What is needed is an exact copy of the lines from the start of the records below through the line with "Document page, 1500x847 pixels.", without the pictures.

Input material:

——————————

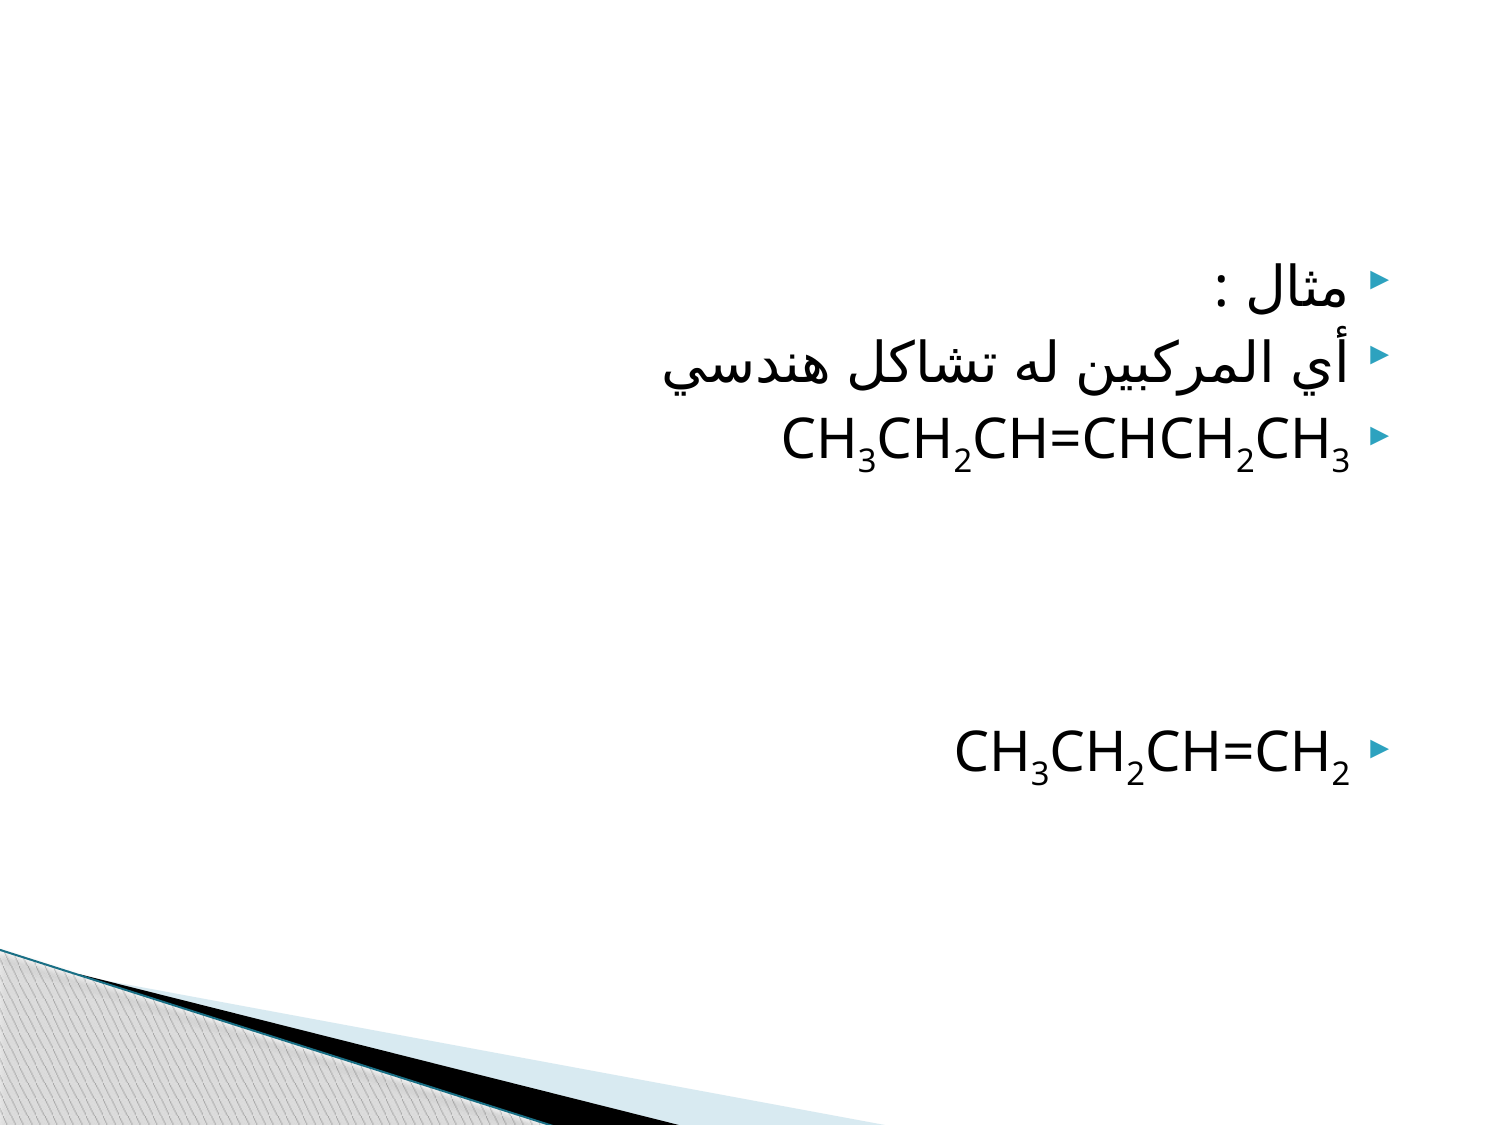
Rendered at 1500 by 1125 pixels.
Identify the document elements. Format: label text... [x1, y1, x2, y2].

list مثال : أي المركبين له تشاكل هندسي CH3CH2CH=CHCH2CH3 CH3CH2CH=CH2 [75, 243, 1425, 986]
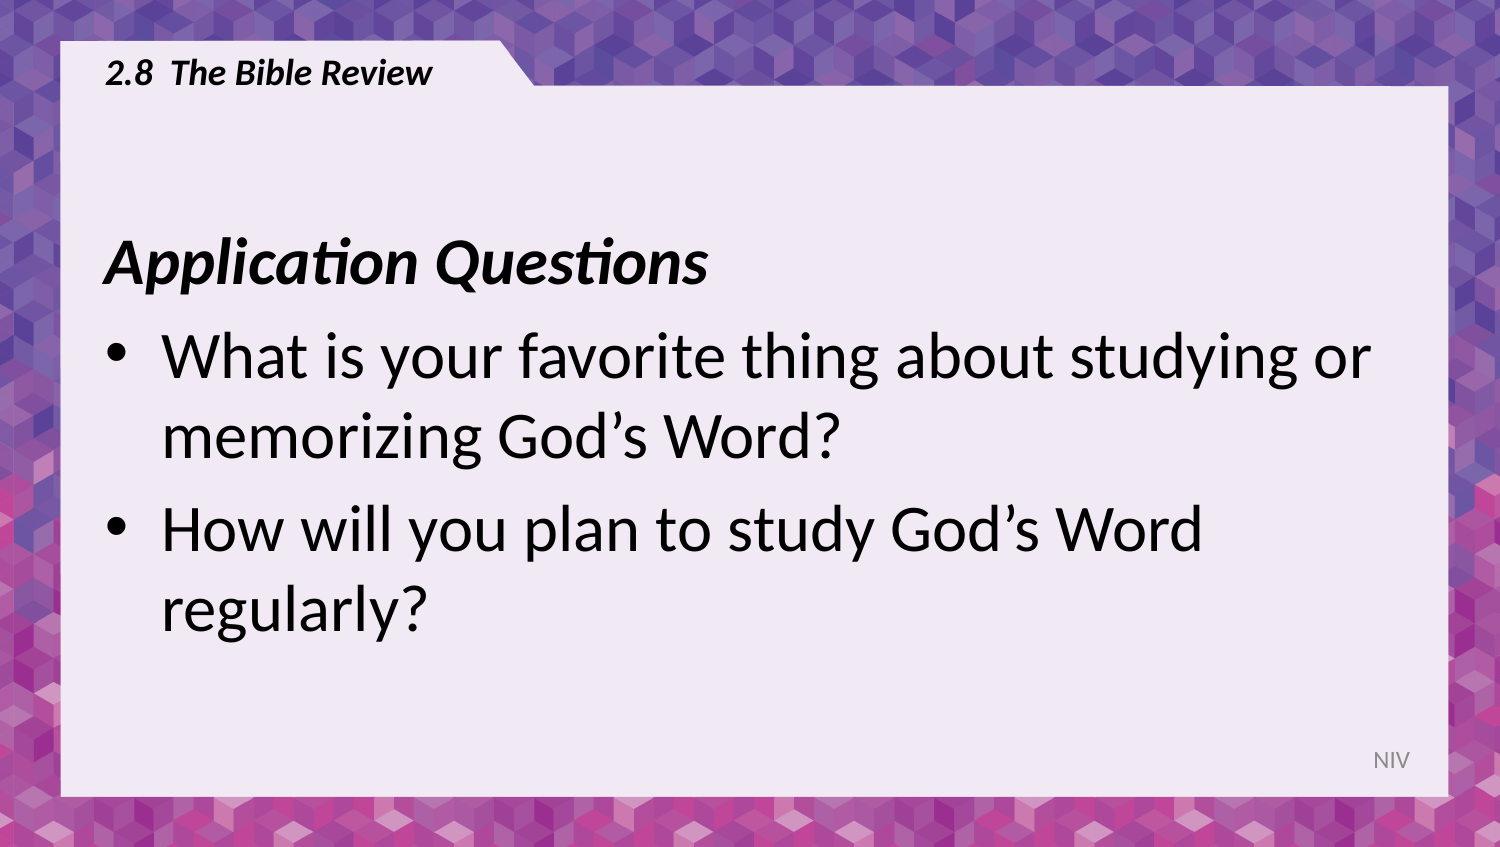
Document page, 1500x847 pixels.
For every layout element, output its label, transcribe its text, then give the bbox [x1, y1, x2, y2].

list Application Questions What is your favorite thing about studying or memorizing God’s Word? How will you plan to study God’s Word regularly? [89, 141, 1403, 722]
picture [0, 0, 1500, 847]
footer NIV [950, 736, 1425, 782]
title 2.8 The Bible Review [89, 33, 1420, 108]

——————————

Exercise answer:
Rendered at 1500 by 1125 pixels.
Identify the document elements. Format: label text... [x1, y1, x2, y2].

list مثال : أي المركبين له تشاكل هندسي CH3CH2CH=CHCH2CH3 CH3CH2CH=CH2 [75, 243, 1425, 986]
Document page, 1500x847 pixels.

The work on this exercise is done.